TPC-CLANG compiler is based on the widely used LLVM open-source compiler infrastructure project. The tpc-clang compiler compiles a TPC C programming language (also referred to as TPC C). TPC-C is based on the ISO/IEC 9899:1999 C language specification with TPC-specific extensions and restrictions.
- TPC-CLANG compiler
Create a working directory, and clone the repository. For example the folder '~/habanaTools'.
cd ~/habanaTools
git clone https://github.com/HabanaAI/tpc_llvm.git tpc-llvm
From here on, we assume the root of the source tree is '~/habanaTools/tpc-llvm'.
- cmake must be installed on the build machine.
- cmake version 3.4.3 or higher is required.
- [gcc 5.1 | clang 6.0] or higher
- Python 3.6.9 or higher
Create a build directory, for examples '~/habanaTools/build' (the folder can be located anywhere), and enter the folder:
cd ~/habanaTools
mkdir build
cd build
cmake -G "Unix Makefiles" \
-DLLVM_ENABLE_PROJECTS=clang \
-DLLVM_TARGETS_TO_BUILD="TPC" \
-DLLVM_BUILD_EXAMPLES=OFF \
-DLLVM_INCLUDE_EXAMPLES=OFF \
-DCLANG_ENABLE_ARCMT=OFF \
-DCLANG_BUILD_EXAMPLES=OFF \
../tpc-llvm/llvm
Run the build:
make clang llc opt llvm-objdump
The build must finish successfully.
From build directory run:
../tpc-llvm/buildTPC_CLANG.sh
usage: buildTPC_CLANG.sh [options]
options:
-r, --release Build only release build
-j, --jobs <val> Overwrite number of jobs
-h, --help Prints this help
The build must create compiler executable 'tpc-clang' in the directory ~/habanaTools/build/bin'. It is used as usually, for instance, the next invocations may be used to compile source file to an object, ASM or llvm IR respectively:
~/habanaTools/build/bin/tpc-clang ~/habanaTools/tpc-llvm/codeExample/leakyrelu_f32.c -c
~/habanaTools/build/bin/tpc-clang ~/habanaTools/tpc-llvm/codeExample/leakyrelu_f32.c -S
~/habanaTools/build/bin/tpc-clang ~/habanaTools/tpc-llvm/codeExample/leakyrelu_f32.c -S -emit-llvm
- Optimization levels: -O2 and -O0 are maximum and minimum levels supported, -O2 is the default level.

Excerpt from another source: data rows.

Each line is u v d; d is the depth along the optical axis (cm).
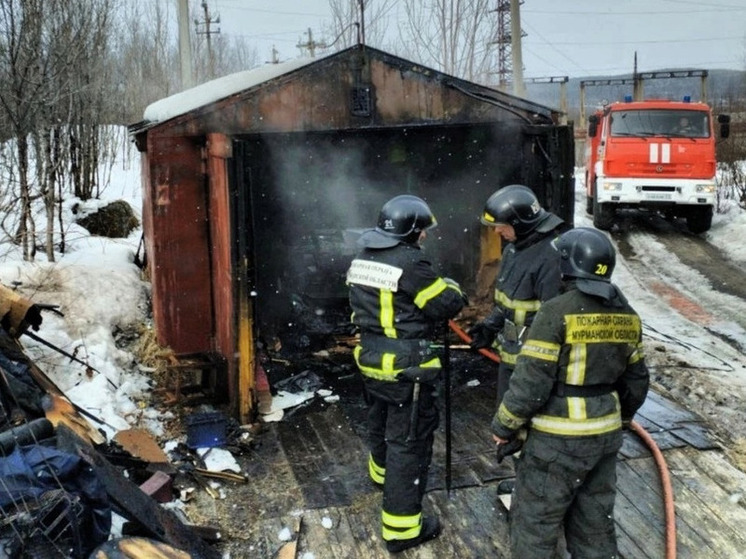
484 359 628
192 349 578
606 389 296
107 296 670
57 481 292
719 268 1030
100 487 310
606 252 288
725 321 767
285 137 629
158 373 568
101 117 1125
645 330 733
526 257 366
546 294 354
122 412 495
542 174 589
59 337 552
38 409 401
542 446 294
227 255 493
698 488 403
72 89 782
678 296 884
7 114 712
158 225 559
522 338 366
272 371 602
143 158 709
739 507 384
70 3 750
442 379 586
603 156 1295
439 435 480
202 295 575
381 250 351
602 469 302
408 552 355
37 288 632
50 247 720
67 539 280
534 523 301
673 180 1253
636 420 491
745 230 1239
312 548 361
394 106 568
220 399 534
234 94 538
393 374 342
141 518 316
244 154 466
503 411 295
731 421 496
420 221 350
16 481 292
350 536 370
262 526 378
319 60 548
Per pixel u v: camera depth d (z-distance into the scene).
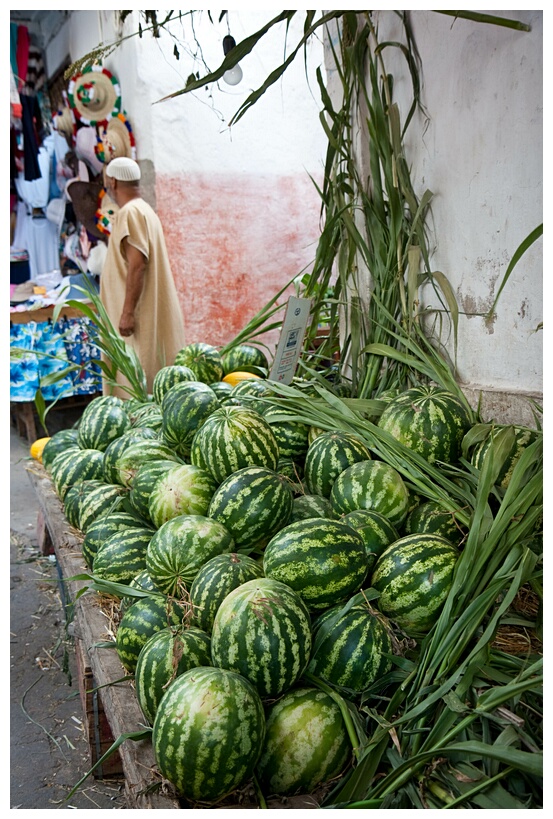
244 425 2.49
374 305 3.54
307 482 2.67
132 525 2.71
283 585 1.82
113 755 2.62
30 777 2.73
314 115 7.08
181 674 1.75
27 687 3.37
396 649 1.87
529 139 2.55
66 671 3.09
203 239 6.89
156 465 2.71
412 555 1.97
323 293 3.87
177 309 5.54
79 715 3.13
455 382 2.88
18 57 8.39
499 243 2.78
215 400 3.01
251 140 6.86
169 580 2.10
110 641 2.34
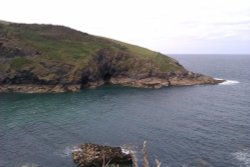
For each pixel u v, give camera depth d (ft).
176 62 588.50
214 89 485.56
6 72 462.60
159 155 203.51
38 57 489.26
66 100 389.60
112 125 276.21
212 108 353.10
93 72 505.66
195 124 282.56
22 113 318.45
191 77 545.44
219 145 224.53
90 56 519.60
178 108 350.43
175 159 197.47
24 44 508.12
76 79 472.44
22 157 199.72
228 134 252.01
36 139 234.79
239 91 472.03
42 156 201.77
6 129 260.01
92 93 442.09
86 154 195.62
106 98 403.75
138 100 392.68
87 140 233.55
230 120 298.97
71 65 485.56
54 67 475.72
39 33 560.61
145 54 590.14
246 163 192.44
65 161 194.59
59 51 515.09
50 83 463.01
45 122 284.20
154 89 481.05
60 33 583.58
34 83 464.65
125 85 520.42
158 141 232.12
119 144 225.35
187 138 240.12
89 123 281.95
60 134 247.70
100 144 225.15
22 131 254.88
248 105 371.97
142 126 273.95
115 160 192.85
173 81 527.81
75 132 253.44
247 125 280.51
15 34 523.70
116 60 550.77
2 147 216.74
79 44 556.10
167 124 281.54
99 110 335.26
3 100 385.91
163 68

- -O1 turns off HW loops, loop pipelining, and few other optimizations.
- -O0 turns off instruction scheduling and bundling plus pads all instructions with 6 NOPs to ensure results queue is committed to register file before the next instruction executed.
- -march=<name> Architecture switch, currently supported names are "goya", "gaudi"
- -max-tensors <n> Tensor limit, n is a number in range 0..16. Default is architecture-dependent (8 for goya and 16 for others).
- -vlm <n> Vector local memory limit, n is the amount of memory in KB. Default is 80KB if the program does not use LOOKUP instruction and 16KB otherwise. Beware that the compiler can need some VLM space for register spilling.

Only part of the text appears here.